== EXERCISE OBJECTIVE ==
Look below for the line with "X35180Y22000D02*", and from there restate every line word for word until the entries end.

== STUDY MATERIAL ==

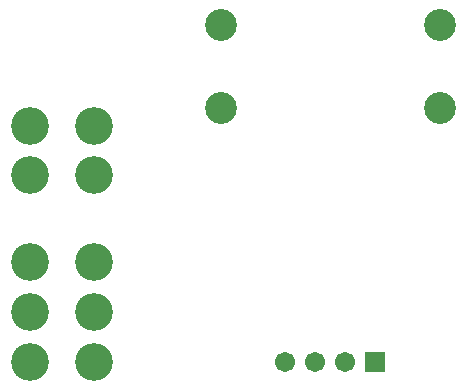
<source format=gbs>
G04*
G04 #@! TF.GenerationSoftware,Altium Limited,Altium Designer,18.0.9 (584)*
G04*
G04 Layer_Color=16711935*
%FSLAX43Y43*%
%MOMM*%
G71*
G01*
G75*
%ADD14C,2.703*%
%ADD15C,3.203*%
%ADD16C,1.703*%
%ADD17R,1.703X1.703*%
D14*
X29750Y43500D02*
D03*
Y50500D02*
D03*
X48250Y43500D02*
D03*
Y50500D02*
D03*
D15*
X13577Y37800D02*
D03*
Y42000D02*
D03*
X19000Y37800D02*
D03*
Y42000D02*
D03*
Y26218D02*
D03*
X13578D02*
D03*
X19000Y22000D02*
D03*
X13578Y30435D02*
D03*
X19000D02*
D03*
X13578Y22000D02*
D03*
D16*
X35180Y22000D02*
D03*
X37720D02*
D03*
X40260D02*
D03*
D17*
X42800D02*
D03*
M02*

</source>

== RESULT OF THE TASK ==
X35180Y22000D02*
D03*
X37720D02*
D03*
X40260D02*
D03*
D17*
X42800D02*
D03*
M02*

</source>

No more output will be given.